__DATASET ENTRIES__.
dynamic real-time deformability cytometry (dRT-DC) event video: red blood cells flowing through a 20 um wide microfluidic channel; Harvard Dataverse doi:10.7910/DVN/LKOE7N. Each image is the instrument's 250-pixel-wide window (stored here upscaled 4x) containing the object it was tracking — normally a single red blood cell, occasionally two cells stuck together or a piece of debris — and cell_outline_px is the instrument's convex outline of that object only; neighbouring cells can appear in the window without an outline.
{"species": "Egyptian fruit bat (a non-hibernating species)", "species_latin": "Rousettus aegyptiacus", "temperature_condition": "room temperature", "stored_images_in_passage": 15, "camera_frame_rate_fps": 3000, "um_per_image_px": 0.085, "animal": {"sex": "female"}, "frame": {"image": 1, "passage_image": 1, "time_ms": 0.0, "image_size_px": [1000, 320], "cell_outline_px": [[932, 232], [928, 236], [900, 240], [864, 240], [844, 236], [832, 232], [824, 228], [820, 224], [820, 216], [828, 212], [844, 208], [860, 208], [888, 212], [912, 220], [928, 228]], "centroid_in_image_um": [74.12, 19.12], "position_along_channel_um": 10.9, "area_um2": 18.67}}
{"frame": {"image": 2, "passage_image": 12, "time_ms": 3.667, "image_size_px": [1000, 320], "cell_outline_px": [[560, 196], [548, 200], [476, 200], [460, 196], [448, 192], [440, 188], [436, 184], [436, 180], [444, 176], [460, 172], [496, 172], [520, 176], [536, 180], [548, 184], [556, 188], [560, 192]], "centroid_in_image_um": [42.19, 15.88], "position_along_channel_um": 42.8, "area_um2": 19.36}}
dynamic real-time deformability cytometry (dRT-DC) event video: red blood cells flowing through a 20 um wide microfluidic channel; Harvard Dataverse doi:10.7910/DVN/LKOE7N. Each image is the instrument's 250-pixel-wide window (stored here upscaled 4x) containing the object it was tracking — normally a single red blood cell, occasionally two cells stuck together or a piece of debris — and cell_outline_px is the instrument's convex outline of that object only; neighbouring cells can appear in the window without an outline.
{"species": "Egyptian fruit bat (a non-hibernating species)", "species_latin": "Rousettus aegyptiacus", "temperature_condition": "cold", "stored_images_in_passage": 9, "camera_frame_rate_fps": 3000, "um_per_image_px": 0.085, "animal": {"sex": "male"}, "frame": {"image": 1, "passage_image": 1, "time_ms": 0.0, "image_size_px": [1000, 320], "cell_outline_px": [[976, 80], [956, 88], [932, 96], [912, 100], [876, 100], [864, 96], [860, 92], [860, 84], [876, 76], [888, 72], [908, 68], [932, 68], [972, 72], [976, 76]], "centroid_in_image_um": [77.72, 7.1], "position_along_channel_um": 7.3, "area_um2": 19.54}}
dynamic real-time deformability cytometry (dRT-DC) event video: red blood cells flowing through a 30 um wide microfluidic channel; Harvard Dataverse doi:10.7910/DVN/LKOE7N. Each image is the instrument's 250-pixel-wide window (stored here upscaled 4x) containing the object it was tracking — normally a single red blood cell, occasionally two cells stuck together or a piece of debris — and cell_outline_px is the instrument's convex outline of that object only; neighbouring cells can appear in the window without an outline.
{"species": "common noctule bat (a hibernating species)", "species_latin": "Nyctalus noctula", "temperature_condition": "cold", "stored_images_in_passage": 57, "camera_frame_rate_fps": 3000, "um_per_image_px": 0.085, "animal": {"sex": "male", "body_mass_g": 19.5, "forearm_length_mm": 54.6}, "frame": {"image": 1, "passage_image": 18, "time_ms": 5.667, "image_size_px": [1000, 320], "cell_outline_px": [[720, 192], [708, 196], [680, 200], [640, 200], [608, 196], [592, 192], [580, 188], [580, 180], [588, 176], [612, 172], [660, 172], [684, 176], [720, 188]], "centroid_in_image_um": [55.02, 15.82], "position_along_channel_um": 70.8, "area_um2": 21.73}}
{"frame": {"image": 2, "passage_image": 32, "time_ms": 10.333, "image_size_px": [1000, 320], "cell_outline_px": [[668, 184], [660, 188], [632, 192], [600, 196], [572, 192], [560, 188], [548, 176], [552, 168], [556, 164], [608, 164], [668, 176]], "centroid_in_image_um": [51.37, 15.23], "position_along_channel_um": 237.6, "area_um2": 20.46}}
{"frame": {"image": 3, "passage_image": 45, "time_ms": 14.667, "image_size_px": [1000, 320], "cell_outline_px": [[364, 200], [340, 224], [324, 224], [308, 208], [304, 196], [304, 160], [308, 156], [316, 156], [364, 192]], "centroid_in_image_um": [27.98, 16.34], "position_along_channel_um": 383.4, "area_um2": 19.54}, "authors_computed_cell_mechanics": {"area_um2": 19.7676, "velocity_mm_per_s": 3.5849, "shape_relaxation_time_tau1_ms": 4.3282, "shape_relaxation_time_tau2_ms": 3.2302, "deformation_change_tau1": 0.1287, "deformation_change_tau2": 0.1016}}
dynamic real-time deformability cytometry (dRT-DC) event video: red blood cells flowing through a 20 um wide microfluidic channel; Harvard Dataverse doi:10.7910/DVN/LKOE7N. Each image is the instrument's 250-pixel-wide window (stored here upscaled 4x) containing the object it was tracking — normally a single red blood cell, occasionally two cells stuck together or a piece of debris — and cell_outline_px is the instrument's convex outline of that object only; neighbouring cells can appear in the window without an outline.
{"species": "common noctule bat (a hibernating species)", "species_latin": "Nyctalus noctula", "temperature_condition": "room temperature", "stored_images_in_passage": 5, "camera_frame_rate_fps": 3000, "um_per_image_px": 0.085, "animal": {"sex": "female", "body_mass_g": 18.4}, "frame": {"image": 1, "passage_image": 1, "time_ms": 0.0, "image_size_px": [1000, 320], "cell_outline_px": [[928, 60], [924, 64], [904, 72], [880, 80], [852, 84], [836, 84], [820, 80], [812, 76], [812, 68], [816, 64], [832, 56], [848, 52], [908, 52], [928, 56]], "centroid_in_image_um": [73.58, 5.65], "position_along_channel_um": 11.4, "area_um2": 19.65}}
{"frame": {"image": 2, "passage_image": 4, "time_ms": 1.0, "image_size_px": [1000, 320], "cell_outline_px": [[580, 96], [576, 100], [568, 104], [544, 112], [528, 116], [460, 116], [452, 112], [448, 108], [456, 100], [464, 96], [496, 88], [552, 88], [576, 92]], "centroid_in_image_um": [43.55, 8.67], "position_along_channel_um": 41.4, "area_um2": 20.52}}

__TASK TO COMPLETE__.
Each line above must be printed exactly as it appears.

__FINISHED TASK__.
dynamic real-time deformability cytometry (dRT-DC) event video: red blood cells flowing through a 20 um wide microfluidic channel; Harvard Dataverse doi:10.7910/DVN/LKOE7N. Each image is the instrument's 250-pixel-wide window (stored here upscaled 4x) containing the object it was tracking — normally a single red blood cell, occasionally two cells stuck together or a piece of debris — and cell_outline_px is the instrument's convex outline of that object only; neighbouring cells can appear in the window without an outline.
{"species": "Egyptian fruit bat (a non-hibernating species)", "species_latin": "Rousettus aegyptiacus", "temperature_condition": "room temperature", "stored_images_in_passage": 15, "camera_frame_rate_fps": 3000, "um_per_image_px": 0.085, "animal": {"sex": "female"}, "frame": {"image": 1, "passage_image": 1, "time_ms": 0.0, "image_size_px": [1000, 320], "cell_outline_px": [[932, 232], [928, 236], [900, 240], [864, 240], [844, 236], [832, 232], [824, 228], [820, 224], [820, 216], [828, 212], [844, 208], [860, 208], [888, 212], [912, 220], [928, 228]], "centroid_in_image_um": [74.12, 19.12], "position_along_channel_um": 10.9, "area_um2": 18.67}}
{"frame": {"image": 2, "passage_image": 12, "time_ms": 3.667, "image_size_px": [1000, 320], "cell_outline_px": [[560, 196], [548, 200], [476, 200], [460, 196], [448, 192], [440, 188], [436, 184], [436, 180], [444, 176], [460, 172], [496, 172], [520, 176], [536, 180], [548, 184], [556, 188], [560, 192]], "centroid_in_image_um": [42.19, 15.88], "position_along_channel_um": 42.8, "area_um2": 19.36}}
dynamic real-time deformability cytometry (dRT-DC) event video: red blood cells flowing through a 20 um wide microfluidic channel; Harvard Dataverse doi:10.7910/DVN/LKOE7N. Each image is the instrument's 250-pixel-wide window (stored here upscaled 4x) containing the object it was tracking — normally a single red blood cell, occasionally two cells stuck together or a piece of debris — and cell_outline_px is the instrument's convex outline of that object only; neighbouring cells can appear in the window without an outline.
{"species": "Egyptian fruit bat (a non-hibernating species)", "species_latin": "Rousettus aegyptiacus", "temperature_condition": "cold", "stored_images_in_passage": 9, "camera_frame_rate_fps": 3000, "um_per_image_px": 0.085, "animal": {"sex": "male"}, "frame": {"image": 1, "passage_image": 1, "time_ms": 0.0, "image_size_px": [1000, 320], "cell_outline_px": [[976, 80], [956, 88], [932, 96], [912, 100], [876, 100], [864, 96], [860, 92], [860, 84], [876, 76], [888, 72], [908, 68], [932, 68], [972, 72], [976, 76]], "centroid_in_image_um": [77.72, 7.1], "position_along_channel_um": 7.3, "area_um2": 19.54}}
dynamic real-time deformability cytometry (dRT-DC) event video: red blood cells flowing through a 30 um wide microfluidic channel; Harvard Dataverse doi:10.7910/DVN/LKOE7N. Each image is the instrument's 250-pixel-wide window (stored here upscaled 4x) containing the object it was tracking — normally a single red blood cell, occasionally two cells stuck together or a piece of debris — and cell_outline_px is the instrument's convex outline of that object only; neighbouring cells can appear in the window without an outline.
{"species": "common noctule bat (a hibernating species)", "species_latin": "Nyctalus noctula", "temperature_condition": "cold", "stored_images_in_passage": 57, "camera_frame_rate_fps": 3000, "um_per_image_px": 0.085, "animal": {"sex": "male", "body_mass_g": 19.5, "forearm_length_mm": 54.6}, "frame": {"image": 1, "passage_image": 18, "time_ms": 5.667, "image_size_px": [1000, 320], "cell_outline_px": [[720, 192], [708, 196], [680, 200], [640, 200], [608, 196], [592, 192], [580, 188], [580, 180], [588, 176], [612, 172], [660, 172], [684, 176], [720, 188]], "centroid_in_image_um": [55.02, 15.82], "position_along_channel_um": 70.8, "area_um2": 21.73}}
{"frame": {"image": 2, "passage_image": 32, "time_ms": 10.333, "image_size_px": [1000, 320], "cell_outline_px": [[668, 184], [660, 188], [632, 192], [600, 196], [572, 192], [560, 188], [548, 176], [552, 168], [556, 164], [608, 164], [668, 176]], "centroid_in_image_um": [51.37, 15.23], "position_along_channel_um": 237.6, "area_um2": 20.46}}
{"frame": {"image": 3, "passage_image": 45, "time_ms": 14.667, "image_size_px": [1000, 320], "cell_outline_px": [[364, 200], [340, 224], [324, 224], [308, 208], [304, 196], [304, 160], [308, 156], [316, 156], [364, 192]], "centroid_in_image_um": [27.98, 16.34], "position_along_channel_um": 383.4, "area_um2": 19.54}, "authors_computed_cell_mechanics": {"area_um2": 19.7676, "velocity_mm_per_s": 3.5849, "shape_relaxation_time_tau1_ms": 4.3282, "shape_relaxation_time_tau2_ms": 3.2302, "deformation_change_tau1": 0.1287, "deformation_change_tau2": 0.1016}}
dynamic real-time deformability cytometry (dRT-DC) event video: red blood cells flowing through a 20 um wide microfluidic channel; Harvard Dataverse doi:10.7910/DVN/LKOE7N. Each image is the instrument's 250-pixel-wide window (stored here upscaled 4x) containing the object it was tracking — normally a single red blood cell, occasionally two cells stuck together or a piece of debris — and cell_outline_px is the instrument's convex outline of that object only; neighbouring cells can appear in the window without an outline.
{"species": "common noctule bat (a hibernating species)", "species_latin": "Nyctalus noctula", "temperature_condition": "room temperature", "stored_images_in_passage": 5, "camera_frame_rate_fps": 3000, "um_per_image_px": 0.085, "animal": {"sex": "female", "body_mass_g": 18.4}, "frame": {"image": 1, "passage_image": 1, "time_ms": 0.0, "image_size_px": [1000, 320], "cell_outline_px": [[928, 60], [924, 64], [904, 72], [880, 80], [852, 84], [836, 84], [820, 80], [812, 76], [812, 68], [816, 64], [832, 56], [848, 52], [908, 52], [928, 56]], "centroid_in_image_um": [73.58, 5.65], "position_along_channel_um": 11.4, "area_um2": 19.65}}
{"frame": {"image": 2, "passage_image": 4, "time_ms": 1.0, "image_size_px": [1000, 320], "cell_outline_px": [[580, 96], [576, 100], [568, 104], [544, 112], [528, 116], [460, 116], [452, 112], [448, 108], [456, 100], [464, 96], [496, 88], [552, 88], [576, 92]], "centroid_in_image_um": [43.55, 8.67], "position_along_channel_um": 41.4, "area_um2": 20.52}}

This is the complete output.